You’re not feeling well so you open a search engine and type: fever, dry cough, hoping to find hints of what you may have. A handful of days later, you’re feeling worse, and you type in: trouble breathing. It turns out you’re not the only one who’s doing this, and a Harvard senior’s research project suggests that tracking the results of all those searches can tell us something about the progression of a new disease in individuals and through a population.
Tina Lu, a Leverett House computer science concentrator, analyzed search engine data from Google Trends going back to the beginning of the coronavirus pandemic to see how well symptom searches in 32 countries on six continents matched the clinical symptoms of COVID-19 and whether the number of searches served as a harbinger of rising incidence of cases.
“We hope that our findings that this is true for COVID will be helpful for future pandemics because it might take a while for research to be done on the course of illness for a new disease, but Google Trends can be analyzed from the very beginning,” Lu said.
Published in Nature Digital Medicine earlier this year, the work found that from Jan. 1, 2020, to April 20, 2020, increases in symptom-related searches for COVID-19 preceded increases in reported cases and deaths by an average of 18.53 days. Further, the work showed that there was a clear pattern of disease progression, with early symptoms of fever, dry cough, sore throat, and chills being followed by more severe shortness of breath by 5.22 days, matching the clinical course of disease reported in medical studies.
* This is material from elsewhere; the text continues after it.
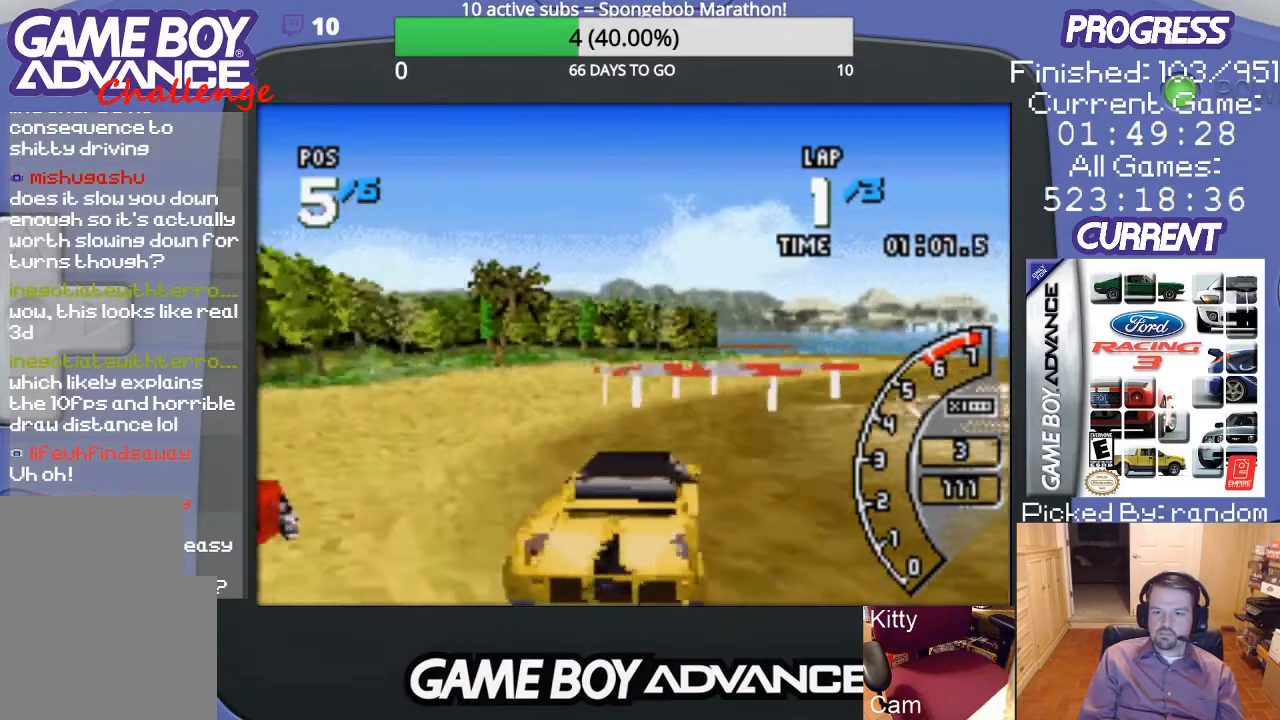
{"buttons": ["A", "DPAD_RIGHT"], "events": [[300, "DPAD_LEFT", "up"], [467, "DPAD_RIGHT", "down"]]}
“This is not just a one-time contribution. It’s a new tool for the public health community,” said Ben Reis, assistant professor of pediatrics at Harvard Medical School, director of the Predictive Medicine Group at the Boston Children’s Hospital Computational Health Informatics Program, and senior author on the paper. “When you’re faced with a novel pathogen, the most valuable resource is information, especially in the early stages.”
One way that modern medicine comes to understand new ailments is through case reports published in medical journals. That was the case with COVID-19, Reis said, and those observations by trained physicians will remain a valuable source of information. But journal publication can be slow, Reis said, while search engine data like that available through Google Trends can be gathered the following day or even the same day, offering a fast snapshot of what patients are experiencing and how their disease is progressing. In the case of a rapidly-moving pathogen like SARS-CoV-2, the digital data has the potential to provide invaluable early insights, Reis said.
“When a novel pandemic strikes, in addition to the existing established approaches, we propose that this could be a complementary approach to start looking at the data for different symptoms and symptom groups in any area that’s affected,” Reis said. “We’re offering an additional, complementary data source to existing sources that has the benefit of very quick availability. Google Trends or any other search engine data is available in near real time, you can get data about yesterday and in some cases, even about today.”
The project got underway in the months before the pandemic when Lu, then a junior, reached out to Reis at his lab at Boston Children’s Hospital. Lu was interested in applying her computer science skills to medical research and knew Reis’ lab had used Google Trends data for public health studies in the past, tracking data related to polio vaccination, for example.
The project, much of which Lu conducted from her home in New Jersey, was initially aimed at seeing whether disease peaks in different countries could be detected, but the work was confounded by different precautionary steps taken in different nations. Then she began looking at symptoms and noticed different symptoms peaked at different times in different countries. Lu looked closer and saw a clear pattern that matched what is now known as the clinical course of COVID-19.
“It was very exciting and also a little hard to completely believe at first, because I was investigating this for a really long time,” Lu said.
Lu, who was working out of her family’s basement, spent several months gathering and examining the data during the pandemic’s initial lockdown, while also juggling classwork from courses that had moved abruptly online in March 2020.
“I was spending hours each day for many days,” Lu said. “At first, it felt like I was not seeing any consistent patterns between different countries. I would have daily calls with Ben, and we would go over different approaches or different things to look into. When we found this pattern with the course of illness, it was just very exciting because finally we found something that I guess no one else had found before and that was pretty consistent across all of these different countries we were looking at.”
Lu, who graduates this spring, plans to head to Chicago after Commencement for a job as a software engineer with an investment firm headquartered there. Though the project is over, Reis said he expects it to have a real-world impact — potentially even on variants that emerge in this pandemic. The publication outlines the methodology so others can emulate it, and he’s already fielded several inquiries from researchers.
“We’re happy to work with others. The paper was written in a way so that anyone who’s working in this space could recreate it and incorporate these approaches,” Reis said. “Our hope is that these emerging systems that have been built over the last decade to incorporate digital information into the epidemiological information cycle will incorporate these methods as well.”